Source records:
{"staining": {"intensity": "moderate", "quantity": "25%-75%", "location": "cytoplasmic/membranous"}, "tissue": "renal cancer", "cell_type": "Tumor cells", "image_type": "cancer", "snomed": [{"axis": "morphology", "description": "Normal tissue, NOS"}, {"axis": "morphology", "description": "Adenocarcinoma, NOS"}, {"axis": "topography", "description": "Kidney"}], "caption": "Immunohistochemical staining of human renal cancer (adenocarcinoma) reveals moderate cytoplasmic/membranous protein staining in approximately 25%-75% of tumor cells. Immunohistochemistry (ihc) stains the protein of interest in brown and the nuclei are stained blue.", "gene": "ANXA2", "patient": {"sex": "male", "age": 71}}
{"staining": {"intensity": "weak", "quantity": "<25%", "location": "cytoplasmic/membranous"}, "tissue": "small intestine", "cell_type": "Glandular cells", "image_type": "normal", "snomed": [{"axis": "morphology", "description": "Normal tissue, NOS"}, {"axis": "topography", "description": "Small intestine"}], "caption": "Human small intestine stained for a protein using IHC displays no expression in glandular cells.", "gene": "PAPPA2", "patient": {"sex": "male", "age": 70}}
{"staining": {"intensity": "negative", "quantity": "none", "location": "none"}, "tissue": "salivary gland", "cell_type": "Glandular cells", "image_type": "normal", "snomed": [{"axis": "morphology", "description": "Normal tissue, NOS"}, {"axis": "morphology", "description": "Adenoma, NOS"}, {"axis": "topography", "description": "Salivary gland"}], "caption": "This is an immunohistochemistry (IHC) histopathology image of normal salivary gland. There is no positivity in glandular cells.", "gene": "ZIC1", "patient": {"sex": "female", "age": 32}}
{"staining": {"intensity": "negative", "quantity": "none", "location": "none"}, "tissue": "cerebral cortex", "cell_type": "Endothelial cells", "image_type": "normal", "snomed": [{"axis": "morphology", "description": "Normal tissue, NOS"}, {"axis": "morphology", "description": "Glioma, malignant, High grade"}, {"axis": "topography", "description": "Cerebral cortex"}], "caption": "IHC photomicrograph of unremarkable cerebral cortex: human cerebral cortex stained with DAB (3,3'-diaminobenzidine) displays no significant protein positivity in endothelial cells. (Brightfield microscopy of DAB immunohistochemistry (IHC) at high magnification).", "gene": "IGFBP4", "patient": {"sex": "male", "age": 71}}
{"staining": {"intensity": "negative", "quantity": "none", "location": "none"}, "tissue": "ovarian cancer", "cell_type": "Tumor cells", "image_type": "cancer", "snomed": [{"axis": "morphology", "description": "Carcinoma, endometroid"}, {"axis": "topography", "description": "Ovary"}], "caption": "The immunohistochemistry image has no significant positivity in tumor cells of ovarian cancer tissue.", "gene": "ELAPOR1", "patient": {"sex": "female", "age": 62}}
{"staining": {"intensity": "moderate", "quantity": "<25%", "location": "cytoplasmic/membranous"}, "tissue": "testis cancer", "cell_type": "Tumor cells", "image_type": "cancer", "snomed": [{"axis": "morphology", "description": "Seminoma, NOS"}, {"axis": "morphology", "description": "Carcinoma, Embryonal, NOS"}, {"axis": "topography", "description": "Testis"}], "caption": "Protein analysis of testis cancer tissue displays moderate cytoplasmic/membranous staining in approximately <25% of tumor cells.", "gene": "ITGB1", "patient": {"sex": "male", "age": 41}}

◆ TASK TO CARRY OUT
Repeat the records, every one of them, without any deviation.

◆ OUTPUT FOR THIS EXERCISE
{"staining": {"intensity": "moderate", "quantity": "25%-75%", "location": "cytoplasmic/membranous"}, "tissue": "renal cancer", "cell_type": "Tumor cells", "image_type": "cancer", "snomed": [{"axis": "morphology", "description": "Normal tissue, NOS"}, {"axis": "morphology", "description": "Adenocarcinoma, NOS"}, {"axis": "topography", "description": "Kidney"}], "caption": "Immunohistochemical staining of human renal cancer (adenocarcinoma) reveals moderate cytoplasmic/membranous protein staining in approximately 25%-75% of tumor cells. Immunohistochemistry (ihc) stains the protein of interest in brown and the nuclei are stained blue.", "gene": "ANXA2", "patient": {"sex": "male", "age": 71}}
{"staining": {"intensity": "weak", "quantity": "<25%", "location": "cytoplasmic/membranous"}, "tissue": "small intestine", "cell_type": "Glandular cells", "image_type": "normal", "snomed": [{"axis": "morphology", "description": "Normal tissue, NOS"}, {"axis": "topography", "description": "Small intestine"}], "caption": "Human small intestine stained for a protein using IHC displays no expression in glandular cells.", "gene": "PAPPA2", "patient": {"sex": "male", "age": 70}}
{"staining": {"intensity": "negative", "quantity": "none", "location": "none"}, "tissue": "salivary gland", "cell_type": "Glandular cells", "image_type": "normal", "snomed": [{"axis": "morphology", "description": "Normal tissue, NOS"}, {"axis": "morphology", "description": "Adenoma, NOS"}, {"axis": "topography", "description": "Salivary gland"}], "caption": "This is an immunohistochemistry (IHC) histopathology image of normal salivary gland. There is no positivity in glandular cells.", "gene": "ZIC1", "patient": {"sex": "female", "age": 32}}
{"staining": {"intensity": "negative", "quantity": "none", "location": "none"}, "tissue": "cerebral cortex", "cell_type": "Endothelial cells", "image_type": "normal", "snomed": [{"axis": "morphology", "description": "Normal tissue, NOS"}, {"axis": "morphology", "description": "Glioma, malignant, High grade"}, {"axis": "topography", "description": "Cerebral cortex"}], "caption": "IHC photomicrograph of unremarkable cerebral cortex: human cerebral cortex stained with DAB (3,3'-diaminobenzidine) displays no significant protein positivity in endothelial cells. (Brightfield microscopy of DAB immunohistochemistry (IHC) at high magnification).", "gene": "IGFBP4", "patient": {"sex": "male", "age": 71}}
{"staining": {"intensity": "negative", "quantity": "none", "location": "none"}, "tissue": "ovarian cancer", "cell_type": "Tumor cells", "image_type": "cancer", "snomed": [{"axis": "morphology", "description": "Carcinoma, endometroid"}, {"axis": "topography", "description": "Ovary"}], "caption": "The immunohistochemistry image has no significant positivity in tumor cells of ovarian cancer tissue.", "gene": "ELAPOR1", "patient": {"sex": "female", "age": 62}}
{"staining": {"intensity": "moderate", "quantity": "<25%", "location": "cytoplasmic/membranous"}, "tissue": "testis cancer", "cell_type": "Tumor cells", "image_type": "cancer", "snomed": [{"axis": "morphology", "description": "Seminoma, NOS"}, {"axis": "morphology", "description": "Carcinoma, Embryonal, NOS"}, {"axis": "topography", "description": "Testis"}], "caption": "Protein analysis of testis cancer tissue displays moderate cytoplasmic/membranous staining in approximately <25% of tumor cells.", "gene": "ITGB1", "patient": {"sex": "male", "age": 41}}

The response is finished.